Мрачноватая наружность Михаила Михайловича, контуженного и отравленного газами на войне, со смуглым, но не одного тона, — в верхней части, к вискам, темнее, — редко улыбающимся лицом, контрастировавшая с его смешными рассказами и сочетавшаяся в то же время с изысканно-утонченной вежливостью, медленная, размеренная походка опирающегося на палочку еще далеко не старого человека, которого, казалось, никакие катаклизмы и бури не заставят прибавить шагу, такая же медленная, тоже как бы опирающаяся на палочку речь с меланхолическими интонациями — все это и прочее описано в мемуарах, в частности, у Корнея Чуковского, у Михаила Слонимского (прекрасные воспоминания!), у Леонида Рахманова и, наконец, у Валентина Катаева в романе «Алмазный мой венец», остроумно названного кем-то романом-кроссвордом, поскольку в нем все реально существовавшие персонажи зашифрованы под псевдонимы-клички, с разной степенью трудности (или легкости) угадываемые читателями. Зощенко в этом кроссворде — штабс-капитан.

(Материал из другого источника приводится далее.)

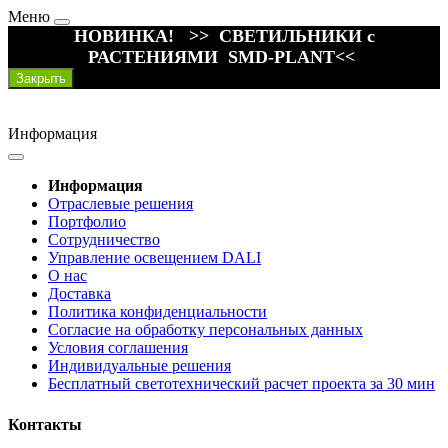
Меню
НОВИНКА! >> СВЕТИЛЬНИКИ с
РАСТЕНИЯМИ SMD-PLANT<<
Закрыть
Информация
Информация
Отраслевые решения
Портфолио
Сотрудничество
Управление освещением DALI
О нас
Доставка
Политика конфиденциальности
Согласие на обработку персональных данных
Условия соглашения
Индивидуальные решения
Бесплатный светотехнический расчет проекта за 30 мин
Контакты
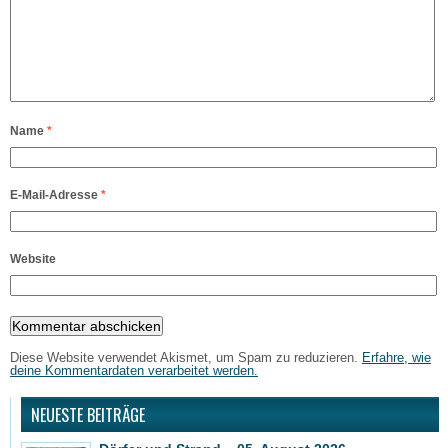
Name
*
E-Mail-Adresse
*
Website
Diese Website verwendet Akismet, um Spam zu reduzieren.
Erfahre, wie
deine Kommentardaten verarbeitet werden.
NEUESTE BEITRÄGE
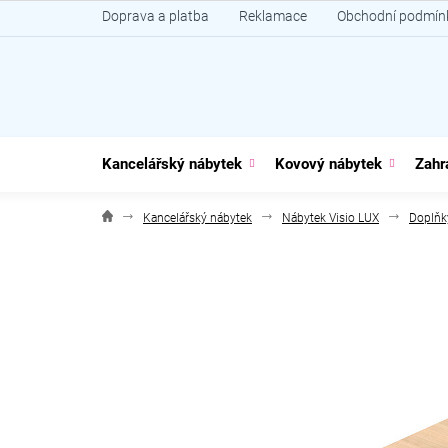
Přejít
Doprava a platba
Reklamace
Obchodní podmín
na
obsah
Kancelářský nábytek
Kovový nábytek
Zahr
Kancelářský nábytek
Nábytek Visio LUX
Doplňk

Нет, я не собираюсь конкурировать на равных с вышеназванными и неназванными маститыми воспоминателями. Не имею на это права: не был я знаком с Зощенко, хотя много раз видел, никогда не разговаривал с ним, хотя неоднократно слыхал, как он с другими говорил. И все же осмеливаюсь подать свой голос в общий хор мемуаристов, себя к ним не причисляя и понимая, что вряд ли буду в этом хоре расслышан. Но мне удалось однажды побывать (не лучше ли в данном случае употребить глагол «проникнуть»?) в святая святых писателя — в его рабочем кабинете на сестрорецкой даче. Я не знаю, была ли эта дача собственностью писателя или он снимал ее на лето. Мы, то есть наши родители, свою снимали, и она стояла, чуть наискосок, напротив зощенковской. Мы почти каждое лето ездили в Сестрорецк и всякий раз жили на новом месте. И не потому что мама не ладила с хозяевами, просто она выискивала что-нибудь подешевле — цены росли год от года. В тот раз, кажется, в 28 году, был снят флигелек близ вокзала, на Литейной улице, выходившей к Гагарке, полузаболоченной речушке — рукавку Сестры-реки; Гагарка впадала за железнодорожным мостом в Финский залив. Место тихое и скромное, особенно в сравнении со знаменитыми Дубками с их шикарным пляжем, где еще процветавшая, но уже предчувствовавшая близкий закат нэповская публика располагалась не столько для того, чтобы купаться и загорать, как пощеголять друг перед другом невероятной расцветкой и причудливой формой своих купальников, зонтиков от солнца, шезлонгов.
Литейная была улицей как бы в два этажа: правая, наша, сторона возвышалась над левой, приютившей дачи в низине, в овраге, — от нас виднелись лишь их крыши и среди них зеленая гофрированная крыша дачи Зощенко; на расстоянии чудилось, что с улицы можно шагнуть прямо на эту крышу. На нее частенько залетал и скатывался футбольный мяч, который гоняли мы с Валькой Зощенко, чуть помоложе меня, чистым цыганенком и по колеру, и по ухваткам; маленький, верткий, цепкий, хоть в цирк отдавай в гуттаперчевые мальчики.
Надо сказать, что к этой поре у меня, перешагнувшего на второй десяток лет, накопился уже некоторый опыт общения с детьми и потомками известных писателей.
Назову Бобу Чуковского, долговязого и длинношеего акселерата (по нынешней терминологии) из девятого класса, который в отличие от своих сверстников, откровенно презиравших мелочевку из первой ступени, благоволил к нам и все переменки, малые и большую, торчал на верхнем, четвертом этаже школы, где размещались младшие классы. В своем потертом, возможно еще отцовском, гимназическом кителе он возвышался среди нас, как Гулливер среди лилипутов. Мы уже знали эту рассказанную Свифтом историю и в охотку играли в нее с Бобой, взбираясь на него, как взбирались на спящего Гулливера лилипуты. А главное, он декламировал стихи отца, по-моему, еще до того, как они появлялись в печати. Причем читал их, как я позже убедился, слушая не раз самого Корнея Ивановича, совершенно папиным голосом со всеми его характерными модуляциями. Боба был, кажется, единственным из клана Чуковских, не отдавшим себя служению литературе, искусству, он стал инженером-гидрологом. В недавних воспоминаниях Рахманова я прочел, что Борис Корнеевич погиб в первый год войны, в боях под Москвой.
Классом младше меня учился красивенький мальчик с именем, соответствовавшим его кудрям и точеному личику — Аполлон. Я запомнил его и по этому редкому, единственному на всю школу имени, и потому, что он хорошо рисовал и его работы показывал нам в пример на своих уроках учитель рисования Дмитрий Карпович Педенко. (Раз уж я вспомнил старенького ворчливого Дмитрия Карповича, скажу про его усы. Они были уже несколько поблекшими по цвету, но закрученными еще довольно лихо, а в полном цвету и в полной лихости вы можете увидеть их на картине Репина «Запорожцы». Дмитрий Карпыч в молодости, выпускником Академии художеств, позировал великому мастеру. И запечатлен на полотне среди хохочущих усатых казаков.)